Rumors of Schmitt's plagiarism emerged in Hungarian media in January, but Schmitt vehemently resisted mounting calls for his resignation from the public and across the political spectrum until four days after the university rescinded his diploma.
Schmitt appeared on state television the day after he lost his degree to say it had nothing to do with his duties as president.
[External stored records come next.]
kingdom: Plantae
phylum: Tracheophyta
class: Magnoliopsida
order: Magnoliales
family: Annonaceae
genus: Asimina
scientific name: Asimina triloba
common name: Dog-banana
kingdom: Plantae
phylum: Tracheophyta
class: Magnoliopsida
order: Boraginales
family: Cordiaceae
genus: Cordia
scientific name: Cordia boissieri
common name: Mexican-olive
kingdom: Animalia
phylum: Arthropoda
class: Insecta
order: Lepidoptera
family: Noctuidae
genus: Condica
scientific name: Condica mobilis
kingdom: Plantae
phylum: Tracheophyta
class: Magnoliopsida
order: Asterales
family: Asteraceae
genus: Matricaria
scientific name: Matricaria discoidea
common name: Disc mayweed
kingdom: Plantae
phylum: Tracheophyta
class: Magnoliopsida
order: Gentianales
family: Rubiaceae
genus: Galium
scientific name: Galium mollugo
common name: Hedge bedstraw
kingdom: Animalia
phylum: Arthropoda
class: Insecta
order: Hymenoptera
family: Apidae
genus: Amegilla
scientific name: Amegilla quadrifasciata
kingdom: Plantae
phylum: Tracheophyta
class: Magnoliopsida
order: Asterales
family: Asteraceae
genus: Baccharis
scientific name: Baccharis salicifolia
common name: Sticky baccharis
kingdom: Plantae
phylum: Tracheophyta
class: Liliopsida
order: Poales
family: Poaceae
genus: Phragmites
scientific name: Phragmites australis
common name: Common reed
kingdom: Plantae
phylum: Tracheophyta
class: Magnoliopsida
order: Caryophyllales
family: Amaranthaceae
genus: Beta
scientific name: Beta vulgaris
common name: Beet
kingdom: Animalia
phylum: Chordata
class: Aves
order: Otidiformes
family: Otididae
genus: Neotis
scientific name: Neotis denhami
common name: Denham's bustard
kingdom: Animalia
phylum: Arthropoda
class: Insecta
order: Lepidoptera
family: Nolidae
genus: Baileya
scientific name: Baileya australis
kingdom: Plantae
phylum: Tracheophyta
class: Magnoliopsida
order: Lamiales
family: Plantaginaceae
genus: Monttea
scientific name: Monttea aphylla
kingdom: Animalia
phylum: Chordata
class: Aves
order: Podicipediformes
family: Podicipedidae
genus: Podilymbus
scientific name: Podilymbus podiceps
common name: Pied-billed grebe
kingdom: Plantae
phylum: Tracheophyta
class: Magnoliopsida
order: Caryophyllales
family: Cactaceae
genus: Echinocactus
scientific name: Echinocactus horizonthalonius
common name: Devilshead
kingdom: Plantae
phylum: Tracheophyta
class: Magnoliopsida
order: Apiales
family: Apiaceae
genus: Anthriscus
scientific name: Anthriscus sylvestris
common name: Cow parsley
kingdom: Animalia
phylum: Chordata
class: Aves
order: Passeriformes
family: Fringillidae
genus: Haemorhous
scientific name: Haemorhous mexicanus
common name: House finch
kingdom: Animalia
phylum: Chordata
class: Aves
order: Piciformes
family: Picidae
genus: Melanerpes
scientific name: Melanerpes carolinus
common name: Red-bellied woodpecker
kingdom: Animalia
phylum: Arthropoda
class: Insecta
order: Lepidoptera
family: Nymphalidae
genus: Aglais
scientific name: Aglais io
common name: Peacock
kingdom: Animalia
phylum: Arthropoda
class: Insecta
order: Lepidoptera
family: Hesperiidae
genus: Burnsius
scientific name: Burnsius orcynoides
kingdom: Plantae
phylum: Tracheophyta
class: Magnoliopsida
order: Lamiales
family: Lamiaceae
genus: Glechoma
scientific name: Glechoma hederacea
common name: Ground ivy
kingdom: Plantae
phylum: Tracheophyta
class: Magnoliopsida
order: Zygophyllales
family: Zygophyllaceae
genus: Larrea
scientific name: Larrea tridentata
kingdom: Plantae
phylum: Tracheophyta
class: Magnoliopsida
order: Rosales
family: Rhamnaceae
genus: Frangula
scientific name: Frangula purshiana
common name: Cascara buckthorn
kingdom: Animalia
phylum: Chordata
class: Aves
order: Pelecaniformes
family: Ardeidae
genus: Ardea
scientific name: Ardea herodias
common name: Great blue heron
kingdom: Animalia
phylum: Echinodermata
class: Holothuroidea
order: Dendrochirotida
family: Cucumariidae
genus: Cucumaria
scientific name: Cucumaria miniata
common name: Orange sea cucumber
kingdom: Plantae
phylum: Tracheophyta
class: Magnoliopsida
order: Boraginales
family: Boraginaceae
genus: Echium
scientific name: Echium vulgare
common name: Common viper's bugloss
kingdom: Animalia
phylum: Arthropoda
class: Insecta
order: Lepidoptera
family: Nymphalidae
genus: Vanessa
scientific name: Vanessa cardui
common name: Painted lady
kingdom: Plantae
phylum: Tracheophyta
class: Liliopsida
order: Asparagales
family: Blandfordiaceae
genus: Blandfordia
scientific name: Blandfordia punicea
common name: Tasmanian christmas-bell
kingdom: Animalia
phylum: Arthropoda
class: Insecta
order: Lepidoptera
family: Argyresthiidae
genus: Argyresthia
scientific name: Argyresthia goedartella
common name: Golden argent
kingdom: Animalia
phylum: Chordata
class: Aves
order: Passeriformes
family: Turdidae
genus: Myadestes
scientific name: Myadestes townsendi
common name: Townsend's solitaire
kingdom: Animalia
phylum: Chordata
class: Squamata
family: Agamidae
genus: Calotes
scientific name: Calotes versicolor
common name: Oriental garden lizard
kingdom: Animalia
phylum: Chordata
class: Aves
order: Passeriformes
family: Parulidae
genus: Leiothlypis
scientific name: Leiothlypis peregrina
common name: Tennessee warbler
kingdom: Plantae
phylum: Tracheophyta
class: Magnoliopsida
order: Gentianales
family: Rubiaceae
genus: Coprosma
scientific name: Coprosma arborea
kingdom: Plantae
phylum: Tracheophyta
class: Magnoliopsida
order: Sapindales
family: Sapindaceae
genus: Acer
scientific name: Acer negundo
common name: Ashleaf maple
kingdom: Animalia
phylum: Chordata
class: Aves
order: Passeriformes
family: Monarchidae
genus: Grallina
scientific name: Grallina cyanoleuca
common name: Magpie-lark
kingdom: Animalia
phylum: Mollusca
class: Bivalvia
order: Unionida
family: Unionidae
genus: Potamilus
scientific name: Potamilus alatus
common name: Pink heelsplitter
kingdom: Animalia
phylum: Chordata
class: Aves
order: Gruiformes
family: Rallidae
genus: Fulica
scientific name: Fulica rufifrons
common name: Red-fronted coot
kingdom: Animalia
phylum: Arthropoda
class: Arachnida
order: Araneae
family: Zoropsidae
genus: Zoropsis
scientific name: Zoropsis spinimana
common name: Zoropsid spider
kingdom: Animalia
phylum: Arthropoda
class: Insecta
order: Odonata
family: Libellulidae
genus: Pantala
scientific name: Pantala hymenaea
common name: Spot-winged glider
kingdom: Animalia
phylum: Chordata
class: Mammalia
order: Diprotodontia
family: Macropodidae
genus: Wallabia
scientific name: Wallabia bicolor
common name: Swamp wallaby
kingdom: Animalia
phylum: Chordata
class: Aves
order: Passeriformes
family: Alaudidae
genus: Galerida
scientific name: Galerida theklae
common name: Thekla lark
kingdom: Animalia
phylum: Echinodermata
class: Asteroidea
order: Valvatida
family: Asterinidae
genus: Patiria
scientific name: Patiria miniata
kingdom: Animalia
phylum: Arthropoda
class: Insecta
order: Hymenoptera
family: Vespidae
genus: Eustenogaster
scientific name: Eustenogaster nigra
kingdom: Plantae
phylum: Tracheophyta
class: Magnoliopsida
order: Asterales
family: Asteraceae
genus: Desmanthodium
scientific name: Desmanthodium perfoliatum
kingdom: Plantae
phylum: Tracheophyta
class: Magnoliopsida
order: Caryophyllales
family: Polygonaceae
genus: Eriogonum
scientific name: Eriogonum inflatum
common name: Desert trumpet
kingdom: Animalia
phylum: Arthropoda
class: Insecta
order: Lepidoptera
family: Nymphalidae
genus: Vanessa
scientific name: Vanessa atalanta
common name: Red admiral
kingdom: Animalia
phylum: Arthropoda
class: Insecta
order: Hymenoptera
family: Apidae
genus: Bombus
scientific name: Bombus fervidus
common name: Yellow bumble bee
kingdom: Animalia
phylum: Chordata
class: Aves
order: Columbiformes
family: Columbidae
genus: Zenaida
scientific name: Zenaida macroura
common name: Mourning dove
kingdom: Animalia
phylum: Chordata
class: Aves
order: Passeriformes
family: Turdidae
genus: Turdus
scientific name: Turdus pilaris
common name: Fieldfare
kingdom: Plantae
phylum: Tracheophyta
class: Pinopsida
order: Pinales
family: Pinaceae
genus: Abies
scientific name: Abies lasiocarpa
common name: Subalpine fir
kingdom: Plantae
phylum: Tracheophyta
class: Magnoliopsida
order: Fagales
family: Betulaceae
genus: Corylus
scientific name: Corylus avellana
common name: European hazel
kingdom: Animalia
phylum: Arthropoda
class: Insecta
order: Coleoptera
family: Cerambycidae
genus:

He added that obtaining a doctorate was a family dream, and he would prove himself by writing a new dissertation.
The Schmitt scandal has captivated Hungarians, who have responded with Internet memes that spoof his former “doctor” title and the rhetorical blunders he was known for making.
Attacks on Schmitt have come from every corner of the political opposition – from far-right Jobbik to the green party, Politics Can Be Different (LMP).
“I think this symbolizes the hypocrisy of the ruling Fidesz,” LMP member of parliament David Dorosz told the Monitor. “They think they can do anything and can put any friend, regardless of skill, to ruling the country.”
He and a handful of colleagues set up tents outside the president’s office at Sandor Palace on March 30 and vowed to remain until Schmitt ceded his post.
Activists like Daniel Gardonyi found Schmitt's defense unconvincing. “As a politician and as a president, it’s not really an honorable thing to stay,” said Mr. Gardonyi, a politically unaffiliated citizen who joined the protest at Sandor Palace.
Parliamentary speaker Laszlo Kover of Fidesz will serve as president until Fidesz appoints a replacement.